COMPLETE THE FOLLOWING:
**1.** Print the passage of the railroad negligence opinion between "J. Willis Conger, Bainbridge, Ga., William" and "BORAH, Circuit Judge.", inclusive.
**2.** Proceed with the railroad negligence opinion, picking up right after its final sentence.

[[ DOCUMENT TEXT open ]]

T. T. Molnar, Cuthbert, Ga., for appellant.

J. Willis Conger, Bainbridge, Ga., William H. Young, Jr., James H. Fort, Columbus, Ga., Young, Hollis, Fort & Drake, Columbus, Ga., Conger & Conger, Bainbridge, Ga., for appellee.

Before HUTCHESON, Chief Judge, and HOLMES, and BORAH, Circuit Judges.

BORAH, Circuit Judge.

This is an appeal in a tort action brought by plaintiff, Charles A. Iler, to recover damages for personal injuries sustained as a result of the alleged negligence of the defendant Seaboard Air Line Railroad Company in the operation of its train which struck the car plaintiff was driving while on a public crossing in the municipality of Cuthbert, Georgia. In accordance with the Georgia practice of pleading, the complaint alleged specific acts of negligence. By answer, each of these was denied and the defendant also pleaded that the plaintiff was guilty of contributory negligence, and further, that the negligence of plaintiff was the sole and proximate cause of the collision. The case was tried to a jury, and at the conclusion of plaintiff's evidence the court on motion of defendant directed a verdict in its favor. From judgment thereon plaintiff appeals.

The defendant corporation is a common carrier operating a line of railroad which passes through the City of Cuthbert, Georgia. In Cuthbert its tracks cross College Street, a four lane thoroughfare which is part of State Highway Number 50 and Federal Highway Number 82. At this crossing defendant's tracks run in a north-south direction and the highway runs east and west. There was a blinker signal system at this crossing. One part of this automatic warning device (blinker and bell) was located thirty feet north of the center line of College Street, and twelve feet east of the center line of the tracks and it was in good order. When working the red blinker lights could be seen by motorists in College Street for a distance of 700 feet and the bell could be heard at least 300 feet. About 686 feet east of the intersection a driveway leads from the north side of College Street to the campus of Andrew College.

[[ DOCUMENT TEXT closed ]]
[[ DATASET RECORDS open ]]

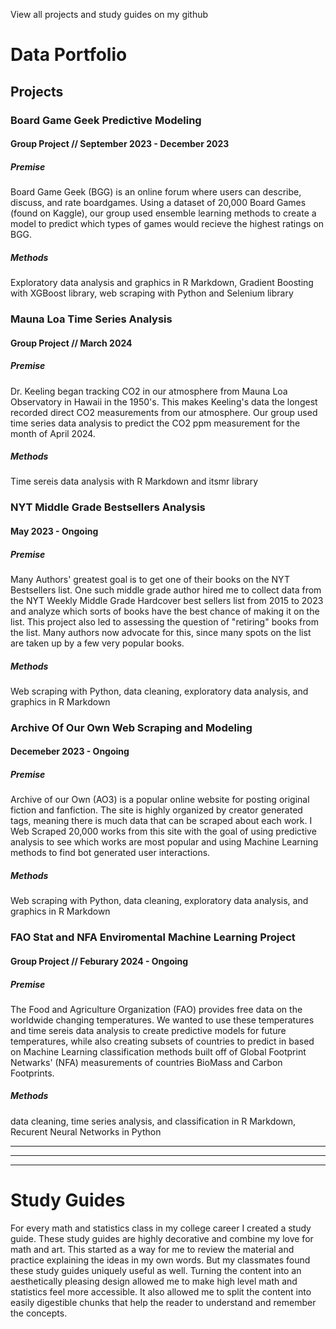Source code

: View all projects and study guides on my github

# Data Portfolio

## Projects

### Board Game Geek Predictive Modeling 
#### Group Project // September 2023 - December 2023

##### Premise
Board Game Geek (BGG) is an online forum where users can describe, discuss, and rate boardgames. Using a dataset of 20,000 Board Games (found on Kaggle), our group used ensemble learning methods to create a model to predict which types of games would recieve the highest ratings on BGG.

##### Methods
Exploratory data analysis and graphics in R Markdown, Gradient Boosting with XGBoost library, web scraping with Python and Selenium library


### Mauna Loa Time Series Analysis
#### Group Project // March 2024

##### Premise
Dr. Keeling began tracking CO2 in our atmosphere from Mauna Loa Observatory in Hawaii in the 1950's. This makes Keeling's data the longest recorded direct CO2 measurements from our atmosphere. Our group used time series data analysis to predict the CO2 ppm measurement for the month of April 2024.

##### Methods
Time sereis data analysis with R Markdown and itsmr library


### NYT Middle Grade Bestsellers Analysis
#### May 2023 - Ongoing

##### Premise
Many Authors' greatest goal is to get one of their books on the NYT Bestsellers list. One such middle grade author hired me to collect data from the NYT Weekly Middle Grade Hardcover best sellers list from 2015 to 2023 and analyze which sorts of books have the best chance of making it on the list. This project also led to assessing the question of "retiring" books from the list. Many authors now advocate for this, since many spots on the list are taken up by a few very popular books. 

##### Methods
Web scraping with Python, data cleaning, exploratory data analysis, and graphics in R Markdown


### Archive Of Our Own Web Scraping and Modeling
#### Decemeber 2023 - Ongoing

##### Premise
Archive of our Own (AO3) is a popular online website for posting original fiction and fanfiction. The site is highly organized by creator generated tags, meaning there is much data that can be scraped about each work. I Web Scraped 20,000 works from this site with the goal of using predictive analysis to see which works are most popular and using Machine Learning methods to find bot generated user interactions.

##### Methods
Web scraping with Python, data cleaning, exploratory data analysis, and graphics in R Markdown


### FAO Stat and NFA Enviromental Machine Learning Project
#### Group Project // Feburary 2024 - Ongoing

##### Premise
The Food and Agriculture Organization (FAO) provides free data on the worldwide changing temperatures. We wanted to use these temperatures and time sereis data analysis to create predictive models for future temperatures, while also creating subsets of countries to predict in based on Machine Learning classification methods built off of Global Footprint Netwarks' (NFA) measurements of countries BioMass and Carbon Footprints.   

##### Methods
data cleaning, time series analysis, and classification in R Markdown, Recurent Neural Networks in Python


---
***
---

# Study Guides

For every math and statistics class in my college career I created a study guide. These study guides are highly decorative and combine my love for math and art. This started as a way for me to review the material and practice explaining the ideas in my own words. But my classmates found these study guides uniquely useful as well. Turning the content into an aesthetically pleasing design allowed me to make high level math and statistics feel more accessible. It also allowed me to split the content into easily digestible chunks that help the reader to understand and remember the concepts.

[[ DATASET RECORDS closed ]]

TASK-BY-TASK RESULTS:
**1.**
J. Willis Conger, Bainbridge, Ga., William H. Young, Jr., James H. Fort, Columbus, Ga., Young, Hollis, Fort & Drake, Columbus, Ga., Conger & Conger, Bainbridge, Ga., for appellee.

Before HUTCHESON, Chief Judge, and HOLMES, and BORAH, Circuit Judges.

BORAH, Circuit Judge.

**2.**
On the evening of October 25, 1952, after dark, plaintiff entered College Street from the campus driveway and drove west. When he entered College Street the red blinker lights were flashing and were clearly visible from that point. At this time a freight train was approaching the crossing at a speed of from 10 to 15 miles per hour and several automobiles had come to a stop on College Street on both sides of the track waiting for the train to pass. Two cars proceeding west immediately ahead of plaintiff drove up to the track, stopped momentarily, and then crossed in front of the train. A witness who was in a position to observe the movements of these cars thought at the time that the second car was "taking a chance" and when plaintiff attempted to cross the track he expected a collision and turned his head to avoid looking at it. Whether plaintiff stopped momentarily or drove around cars that had stopped for the train, as one witness testified, or whether he proceeded west on College Street without any apparent change in the speed of 20 to 25 miles per hour at which he was traveling, as testified to by others, there is and can be no doubt that he drove directly into the path of the train. Several witnesses testified that they did not hear any bell on the train engine. However, all witnesses agree that the bell on the blinker signal system was ringing.

The plaintiff suffering from amnesia as a result of the severe injuries sustained was unable to remember anything that happened from the time he turned out of the campus driveway and started toward the track. But he did testify with commendable candor that if he had stopped, looked, or listened, the accident would not have occurred.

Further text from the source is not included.